━━ Page text

A rigid body rotates about an axis through the origin with angular velocity $10\sqrt{3} $ rad/sec. If $\overrightarrow{\omega}$ points in the direction of $\ \hat{i} + \hat j + \hat k$, then what is the equation to the locus of the points having tangential speed $20\ $ m/sec?
I have no idea about this problem. Please help.
If a rigid body rotates around an axis with angular velocity $\overrightarrow \omega$ then : $$\overrightarrow \omega = |\omega|\space \widehat \omega\space \text{rad/sec}$$ where $|\omega|$ is the magnitude and $\widehat \omega$ is the direction of rotation or the axis of rotation. According to the problem, $$\overrightarrow \omega = 10 \sqrt{3} \space \frac{(\widehat i + \widehat j + \widehat k)}{(\sqrt{3})}\space \text{rad/sec} = 10 (\widehat i + \widehat j + \widehat k)\space \text{rad/sec} $$ Now the particle rotates around this axis with a tangential speed of $v_T=20\space m/sec$, so the perpendicular distance between the axis of rotation and the axis is : $$v_T=|\omega|r$$ giving $r=\frac{2}{\sqrt{3}}m$. The locus of a point having a tangential speed of $v_T$ and rotating around the axis is definitely a circle in 2 D and a cylinder in 3 D.

━━━━
━━ Dataset

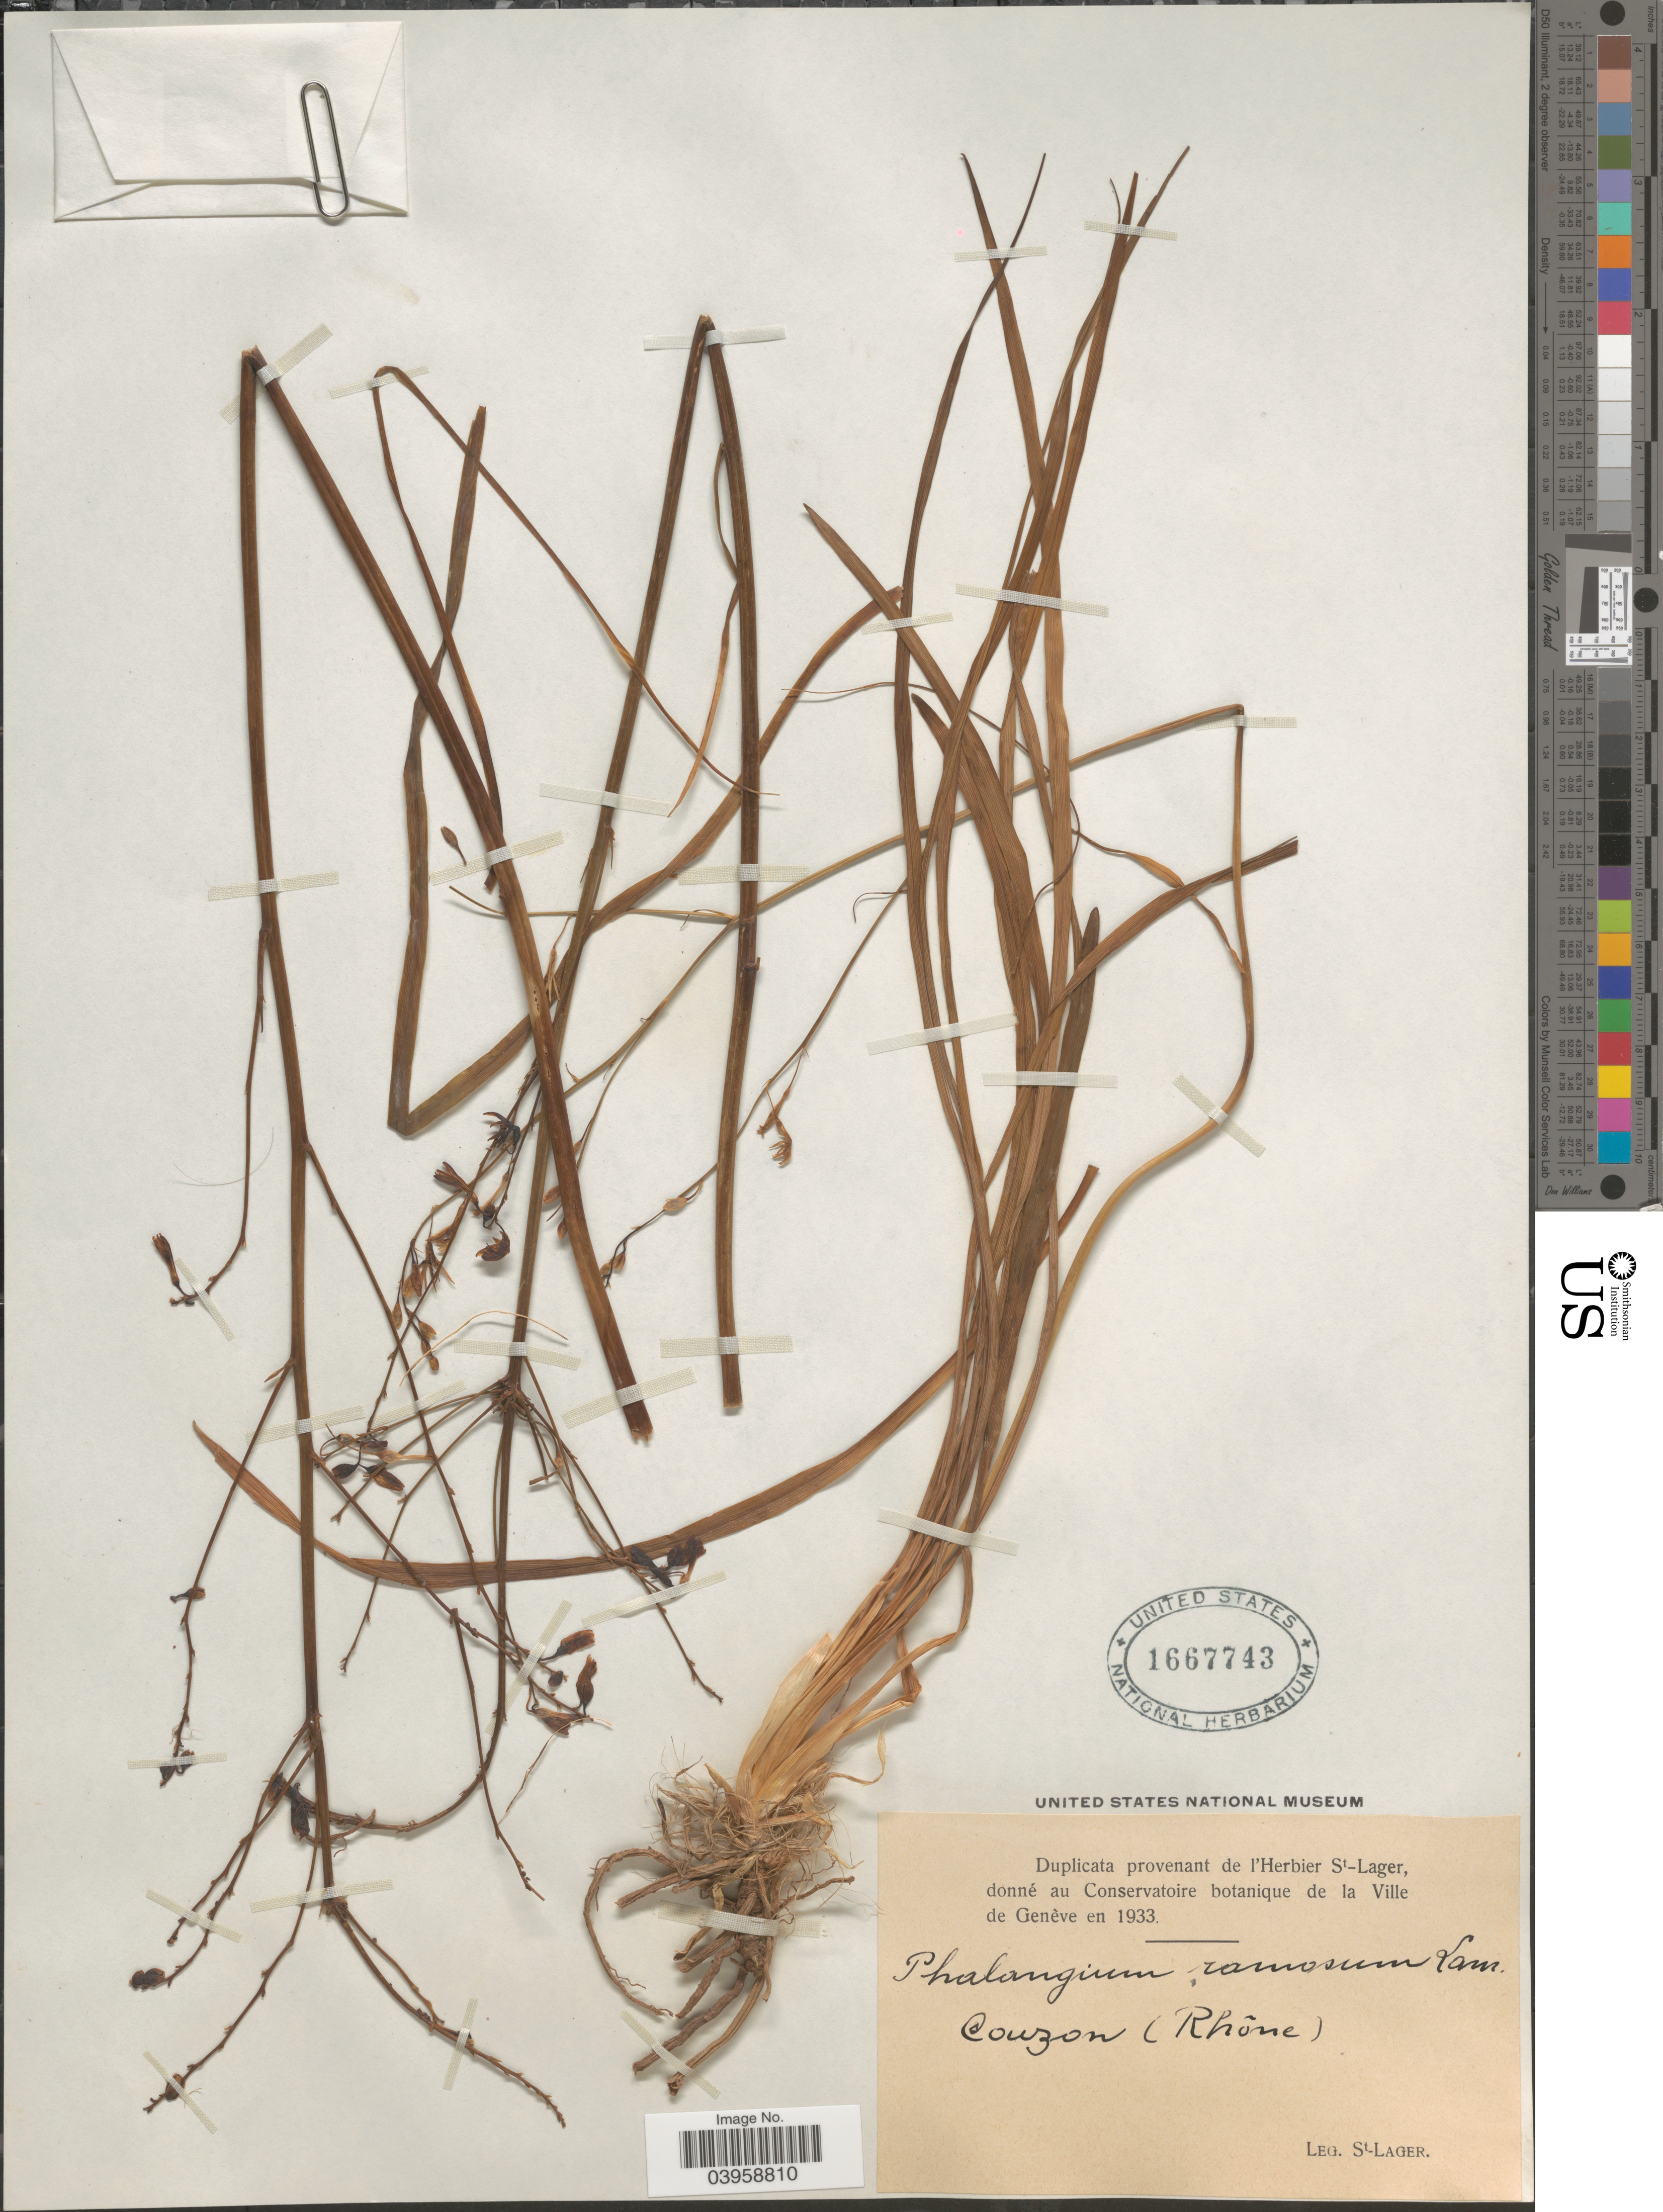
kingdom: Plantae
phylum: Tracheophyta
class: Liliopsida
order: Asparagales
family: Asparagaceae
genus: Anthericum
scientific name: Anthericum ramosum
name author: L.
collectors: -. St. Lager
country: France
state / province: Auvergne-Rhône-Alpes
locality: Couzon (Rhône).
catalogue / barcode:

━━━━

→ **Stated task 1**
Return the part of the rigid-body rotation thread from "A rigid body rotates about" to "speed $20\ $ m/sec?", copied word for word.
→ **Stated task 2**
How would you put the sentence "I have no idea about this problem." from the rigid-body rotation thread into Spanish?
→ **Stated task 3**
Do these statements agree with the rigid-body rotation thread? Answer yes or no for each, quoting the deciding words. (a) The locus is described as a circle in 3 D. (b) The asker says they have no idea about the problem. (c) The axis of rotation passes through the origin.
The records aren't needed for anything here.

→ **Solution 1**
A rigid body rotates about an axis through the origin with angular velocity $10\sqrt{3} $ rad/sec. If $\overrightarrow{\omega}$ points in the direction of $\ \hat{i} + \hat j + \hat k$, then what is the equation to the locus of the points having tangential speed $20\ $ m/sec?

→ **Solution 2**
No tengo ni idea de este problema.

→ **Solution 3**
(a) No: "a circle in 2 D and a cylinder in 3 D"
(b) Yes: "I have no idea about this problem."
(c) Yes: "rotates about an axis through the origin"